Generating fear and discord is straight out of ISIL's playbook, as we have been reminded once again through the discovery of mass graves containing men, women and children on the outskirts of Sinjar. The retaking of this northern Iraqi town by Kurdish forces after a year under ISIL control ought to have provided a moment of celebration, only to be utterly eclipsed by the carnage in France and Lebanon. We know from other towns freed from ISIL control that mass killings are a common tactic employed by the group, which seeks to rule through a combination of fear and violence.

Whether it is in towns like Sinjar or in Paris theatres, ISIL’s ethos and strategies are the antithesis of the values that underpin life in most of the world, where communities work together for the common good. The attacks in Paris and Beirut merely confirm what we have long known: that ISIL is loyal to nothing but its own warped misinterpretation of the message of Islam and the propagation of its own power.

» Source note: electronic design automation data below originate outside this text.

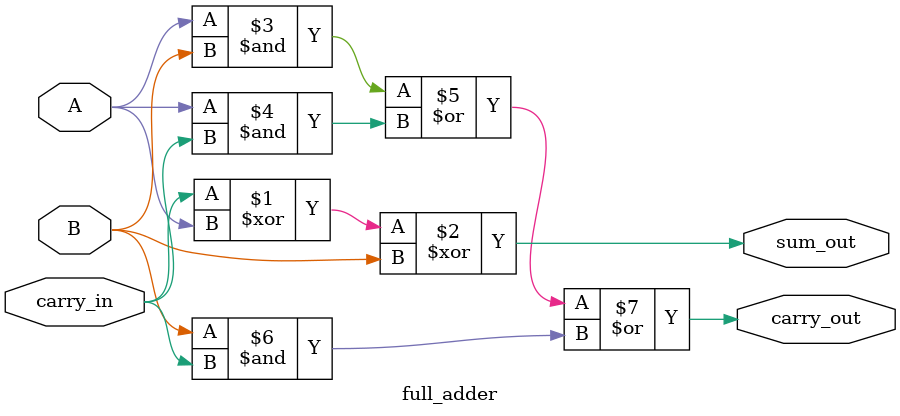
<source format=v>
`timescale 1ns/1ps
module full_adder(
	input A,
	input B,
	input carry_in,
	output sum_out,
	output carry_out
);

	assign sum_out = carry_in ^ A ^ B;
	assign carry_out = (A & B) | (A & carry_in) | (B & carry_in);
endmodule

</source>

Just as we have long known the nature of ISIL, so too the nuanced and appropriate response to the events in Paris and Beirut remains unchanged from before. ISIL has to be defeated not just militarily but even more importantly on the ideological battlefield, by offering a compelling counternarrative to the extremist ideology that unfortunately has appeal to disaffected youth across the globe. If we achieve that, ISIL’s brutality will achieve nothing.